Does anyone have any help..all i can find says to boot in does and instigate system recovery or revert hardware, but i cannot login to do any of this.

If I took the laptop into a comuter store could they fix it with a boot disk? Could I download an updated boot disk? (i could not find one as of yet)

Any help would be greatly appreciated.

PS
About 2 weeks ago i updated my drivers for express chipset families for a video game i was playing but have not had any problems in the meantime till now.


----------



## TheMatt (May 9, 2006)

When you Press F8 to get boot options, try booting to Last Known Good Configuration. I doubt this is a problem with your hardware.


----------



## Eonblue (Jan 11, 2007)

Sorry i wasnt clear on that...yeah i tried thats..bascially, if i select boot in safe mode, boot to previous config, ect....it all has the same outcome...upon loggin in i always get this error


----------



## TheMatt (May 9, 2006)

Did you install any hardware recently? If so, remove it. Also, if you have a retail XP disk, then do a repair install.


----------



## Eonblue (Jan 11, 2007)

I updated a driver about two weeks ago and installed a video game expansion pack about two weeks ago as well, but that is the only change i have made and did not seem to be giving me problems.The dell laptop i purchased did not include a windows disk or a recovery cd ( i think dell wants us to purchase these seperatly). I would be happy to uninstall it if need be, the issue is I cannot get to a place to uninstall, upon windows loading i get the error message


----------



## TheMatt (May 9, 2006)

Well, you really have two options here.

1. You can use the recovery partition, which will format your hard disk and restore it to the factory state. This will not cost anything since the recovery partition is already on the hard disk, but you will loose all your data unless you put the hard disk in an external enclosure and take data off it on another computer.
http://www.newegg.com/Product/Product.asp?Item=N82E16817145368

2. You can purchase a retail XP disk from Dell or anyone and do a repair install, which will fix it and will not affect your data. Dell will probably charge a ridiculous fee for it.

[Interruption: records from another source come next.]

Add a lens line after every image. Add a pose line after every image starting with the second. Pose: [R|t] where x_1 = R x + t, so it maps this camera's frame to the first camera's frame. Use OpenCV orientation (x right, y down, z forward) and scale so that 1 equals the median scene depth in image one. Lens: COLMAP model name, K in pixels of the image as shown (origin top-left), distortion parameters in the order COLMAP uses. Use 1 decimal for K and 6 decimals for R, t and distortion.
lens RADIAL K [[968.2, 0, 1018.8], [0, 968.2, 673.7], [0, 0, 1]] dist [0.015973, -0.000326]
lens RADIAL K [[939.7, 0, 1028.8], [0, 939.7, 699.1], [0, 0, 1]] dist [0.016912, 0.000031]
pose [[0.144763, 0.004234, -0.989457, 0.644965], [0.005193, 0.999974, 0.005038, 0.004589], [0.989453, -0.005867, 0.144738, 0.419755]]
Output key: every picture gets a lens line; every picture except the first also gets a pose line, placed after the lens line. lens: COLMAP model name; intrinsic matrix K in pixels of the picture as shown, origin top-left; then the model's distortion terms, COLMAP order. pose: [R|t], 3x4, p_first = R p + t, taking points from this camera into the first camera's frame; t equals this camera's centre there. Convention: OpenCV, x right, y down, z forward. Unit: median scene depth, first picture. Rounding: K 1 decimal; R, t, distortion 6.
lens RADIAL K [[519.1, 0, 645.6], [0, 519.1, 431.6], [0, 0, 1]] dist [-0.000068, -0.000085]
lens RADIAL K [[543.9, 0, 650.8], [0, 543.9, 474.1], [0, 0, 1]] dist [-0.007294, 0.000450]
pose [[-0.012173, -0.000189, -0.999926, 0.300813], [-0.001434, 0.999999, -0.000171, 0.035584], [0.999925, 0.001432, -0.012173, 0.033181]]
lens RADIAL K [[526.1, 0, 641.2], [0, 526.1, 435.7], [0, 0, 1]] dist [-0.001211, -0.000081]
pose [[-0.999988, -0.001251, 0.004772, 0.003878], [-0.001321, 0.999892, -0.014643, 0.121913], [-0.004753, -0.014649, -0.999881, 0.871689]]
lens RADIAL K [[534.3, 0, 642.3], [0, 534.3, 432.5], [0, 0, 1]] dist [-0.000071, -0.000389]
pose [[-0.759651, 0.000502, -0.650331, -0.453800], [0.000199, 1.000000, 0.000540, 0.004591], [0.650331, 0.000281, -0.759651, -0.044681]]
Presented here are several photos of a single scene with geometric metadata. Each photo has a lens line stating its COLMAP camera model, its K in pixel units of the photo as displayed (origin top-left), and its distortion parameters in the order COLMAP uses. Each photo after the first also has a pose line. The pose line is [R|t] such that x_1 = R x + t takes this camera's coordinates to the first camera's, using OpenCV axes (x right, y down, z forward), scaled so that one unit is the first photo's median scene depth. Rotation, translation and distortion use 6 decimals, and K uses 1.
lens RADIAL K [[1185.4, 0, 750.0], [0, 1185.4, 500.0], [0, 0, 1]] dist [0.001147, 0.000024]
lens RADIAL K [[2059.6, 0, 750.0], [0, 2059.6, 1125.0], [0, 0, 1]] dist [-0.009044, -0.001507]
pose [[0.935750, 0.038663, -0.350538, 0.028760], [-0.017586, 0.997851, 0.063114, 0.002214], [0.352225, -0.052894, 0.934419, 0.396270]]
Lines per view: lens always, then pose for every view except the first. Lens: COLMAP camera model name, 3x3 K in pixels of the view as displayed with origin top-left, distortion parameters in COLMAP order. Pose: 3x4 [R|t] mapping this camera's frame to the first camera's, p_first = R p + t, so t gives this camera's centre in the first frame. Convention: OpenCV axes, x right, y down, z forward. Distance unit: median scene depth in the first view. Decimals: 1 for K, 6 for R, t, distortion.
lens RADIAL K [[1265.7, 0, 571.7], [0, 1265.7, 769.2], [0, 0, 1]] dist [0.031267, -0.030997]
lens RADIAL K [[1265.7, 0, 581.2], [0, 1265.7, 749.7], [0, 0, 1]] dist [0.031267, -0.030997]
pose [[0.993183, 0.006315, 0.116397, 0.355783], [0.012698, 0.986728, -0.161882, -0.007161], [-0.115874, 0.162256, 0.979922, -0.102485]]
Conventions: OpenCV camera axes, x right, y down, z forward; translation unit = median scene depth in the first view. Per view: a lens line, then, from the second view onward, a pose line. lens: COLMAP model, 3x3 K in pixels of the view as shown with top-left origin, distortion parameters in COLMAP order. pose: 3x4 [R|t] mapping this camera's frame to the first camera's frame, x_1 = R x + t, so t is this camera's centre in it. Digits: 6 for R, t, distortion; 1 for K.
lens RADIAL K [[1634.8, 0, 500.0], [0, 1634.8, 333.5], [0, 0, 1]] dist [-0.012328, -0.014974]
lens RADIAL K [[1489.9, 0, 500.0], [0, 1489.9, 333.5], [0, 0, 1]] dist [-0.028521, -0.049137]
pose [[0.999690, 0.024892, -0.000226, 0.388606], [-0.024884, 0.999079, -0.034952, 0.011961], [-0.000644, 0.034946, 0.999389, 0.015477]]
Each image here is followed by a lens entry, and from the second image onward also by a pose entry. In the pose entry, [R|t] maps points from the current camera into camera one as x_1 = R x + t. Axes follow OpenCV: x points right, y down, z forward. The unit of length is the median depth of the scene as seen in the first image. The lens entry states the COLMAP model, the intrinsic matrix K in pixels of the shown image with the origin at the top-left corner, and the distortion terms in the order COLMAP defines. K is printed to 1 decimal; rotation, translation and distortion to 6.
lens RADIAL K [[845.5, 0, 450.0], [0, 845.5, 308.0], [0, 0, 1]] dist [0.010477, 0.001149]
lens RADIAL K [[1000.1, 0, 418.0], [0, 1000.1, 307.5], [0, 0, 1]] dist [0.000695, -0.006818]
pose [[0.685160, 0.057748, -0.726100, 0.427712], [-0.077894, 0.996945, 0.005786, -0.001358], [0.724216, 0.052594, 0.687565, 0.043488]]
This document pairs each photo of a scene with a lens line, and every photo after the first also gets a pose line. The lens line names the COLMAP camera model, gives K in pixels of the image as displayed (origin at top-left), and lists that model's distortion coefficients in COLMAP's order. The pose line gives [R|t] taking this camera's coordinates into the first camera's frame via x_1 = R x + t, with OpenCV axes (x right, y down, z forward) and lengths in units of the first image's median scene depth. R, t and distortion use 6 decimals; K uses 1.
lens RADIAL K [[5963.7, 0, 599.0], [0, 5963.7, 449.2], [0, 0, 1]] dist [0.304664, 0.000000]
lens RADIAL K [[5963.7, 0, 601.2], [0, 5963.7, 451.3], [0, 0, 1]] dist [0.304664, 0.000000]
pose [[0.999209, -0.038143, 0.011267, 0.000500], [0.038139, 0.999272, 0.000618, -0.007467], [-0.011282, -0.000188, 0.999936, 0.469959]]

If they offer a discount since XP was installed OEM on the laptop, then go for it, but if they don't, then get it somewhere else like here.
http://www.newegg.com/Product/Product.asp?Item=N82E16832116056

It really depends on what you want to do, I would either use the enclosure to recover data off it, or get the XP CD, but it is your choice. I can help out with the recovery or repair process whichever you choose.


----------